Под холодным душем стояла мисс Деви. Он смерил взглядом ее нагое тело с той же холодностью, с какой она встретила этот взгляд. По шоколадной спине струились водяные ветви и островки, поблескивал черный, как смоль, кустик. Лицо со спрятанными под шапочкой волосами казалось даже более обнаженным, чем тело. Соски после холодного душа ставшие еще восхитительней, словно два глаза уставились в глаза Хильера.
— Ну что, он здесь? — спросил Хильер.
— Скоро будет. Дела. Ваше послание его весьма озадачило. Не бойтесь, он не готовит никаких трюков. Никаких магнитофонов. У него прекрасная память.
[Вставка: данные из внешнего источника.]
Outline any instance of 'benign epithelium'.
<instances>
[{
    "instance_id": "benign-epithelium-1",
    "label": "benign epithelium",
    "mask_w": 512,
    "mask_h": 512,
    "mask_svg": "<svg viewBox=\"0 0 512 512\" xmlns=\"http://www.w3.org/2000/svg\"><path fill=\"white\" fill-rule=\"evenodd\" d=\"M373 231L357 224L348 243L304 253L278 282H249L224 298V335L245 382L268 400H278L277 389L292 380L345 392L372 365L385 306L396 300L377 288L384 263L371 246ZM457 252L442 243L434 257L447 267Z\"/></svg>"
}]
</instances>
У меня тоже, подумал Хильер. Он вспомнил ночь в каюте мисс Деви, и по телу поползли мурашки. До вожделения ли сейчас? Тогда оно было использовано против него; на этот раз будет иначе. Хотелось разорвать ее детское тело; от ароматов, щекотавших ноздри, от ощущений, прошивающих складки ладоней, можно избавиться лишь с помощью сильнодействующего средства — известного, набухшего, бесстыдного, привычного.
— Начнем прямо сейчас? — спросил Хильер. — Надеюсь, у нас есть время.
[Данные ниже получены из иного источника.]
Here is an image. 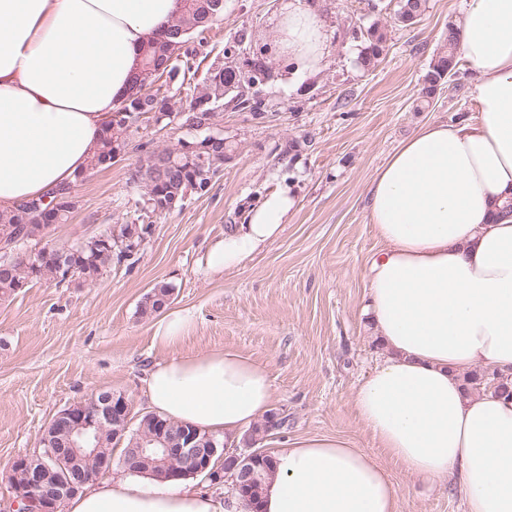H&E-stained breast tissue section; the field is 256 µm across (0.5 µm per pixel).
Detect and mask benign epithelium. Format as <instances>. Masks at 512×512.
Wrapping results in <instances>:
<instances>
[{
  "instance_id": "1",
  "label": "benign epithelium",
  "mask_w": 512,
  "mask_h": 512,
  "mask_svg": "<svg viewBox=\"0 0 512 512\" xmlns=\"http://www.w3.org/2000/svg\"><path fill=\"white\" fill-rule=\"evenodd\" d=\"M132 407L123 394L110 392L89 403H77L58 413L49 423L62 426L68 434L60 438L51 434L47 454L20 457L12 465L10 483L24 512H54L55 504L73 495L84 484L106 469L111 456L102 454L105 433L112 432V441L126 439L132 420ZM175 423L150 416L142 423L123 454L126 469L138 472L143 466L159 462L168 479L179 480L186 475L208 472L215 480L220 474L233 471L238 477L235 490L245 494L260 481L264 461L270 457L256 447L251 434H246L241 451L218 453V443L210 435L202 436L187 429L176 431ZM220 466L211 467L212 460Z\"/></svg>"
}]
</instances>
— О, время у нас есть. Время на vimanam и akaya-vimanam[167]. На mor[168], taddinam[169], и Yaman.
— Yaman? Это же бог смерти…
— Это просто название. У меня сорок седьмая комната. Ждите там.
— Лучше пойдемте ко мне.
— Нет, в моей комнате приспособления, без которых Yaman невозможен. Ждите в сорок седьмой. Я должна совершить троекратное внутреннее омовение.
На стуле, стоявшем возле нее, Хильер заметил небольшой непромокаемый мешочек. Помимо приспособлений, которых требует Yaman, там, вероятно, найдется и кое-что другое. Он отправился в ее комнату. Она оказалась такой же убогой, как и его собственная, но имело ли это значение, если во всем ощущалось незримое присутствие мисс Деви. Ополоснувшись холодной водой из раковины, он быстро обтерся, лег в ее постель (черное накрахмаленное белье, должно быть, ее собственное) и стал ждать. Через пять минут появилась мисс Деви и, скинув у дверей одежду, нырнула к нему в постель.
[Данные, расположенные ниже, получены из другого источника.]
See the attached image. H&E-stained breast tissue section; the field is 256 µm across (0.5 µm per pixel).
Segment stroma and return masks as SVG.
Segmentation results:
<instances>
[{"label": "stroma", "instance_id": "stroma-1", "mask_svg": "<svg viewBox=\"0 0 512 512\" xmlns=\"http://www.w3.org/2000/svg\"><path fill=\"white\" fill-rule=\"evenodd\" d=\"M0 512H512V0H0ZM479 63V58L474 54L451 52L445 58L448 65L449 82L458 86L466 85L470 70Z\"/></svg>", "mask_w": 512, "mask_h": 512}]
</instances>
— Нет, не так, — сказал Хильер, едва начался простейший vimanam. — Мне хочется чего-то более непосредственного, легкого и нежного. Многоголосью оркестра я предпочитаю легкую мелодию. Так уж я устроен.
Она замерла под ним и словно одеревенела.
— Иначе говоря, маленькую англичаночку, — сказала она. — Белокурую, дрожащую, лопочущую о любви.
— О любви она не произнесла ни слова. В отличие от меня.
Мгновенным мышечным усилием она исторгла его из себя. Его это нисколько не огорчило.
— Прошу прощения, — сказал Хильер.
— Убирайтесь, — проговорила она ледяным голосом.—Тем более что мистер Теодореску предупреждал: сначала бизнес, а уже потом ужин. Ждите его в своем номере — вам же туда так хотелось. Он просил меня проследить, чтобы вы заказали выпить. Только не раки. Кстати, он велел передать, что вы можете записать это на его счет. А теперь убирайтесь.
Хильер сидел в своей комнате и ждал. Морское небо — уже не розовое, не мареновое — все больше загустевало. Звезды над Золотым Рогом; его золото во тьме напоминало золото Византии. На столике, стоявшем возле балкона, красовались коньяк, виски, джин, минеральная вода, лед, сигаретница, сигаретная бумага была шелковистой, табак —жжено-кремовым. Хильер снова проверил пистолет и положил его в правый карман своего мойгашелского пиджака[170]. Теперь оставалось только ждать.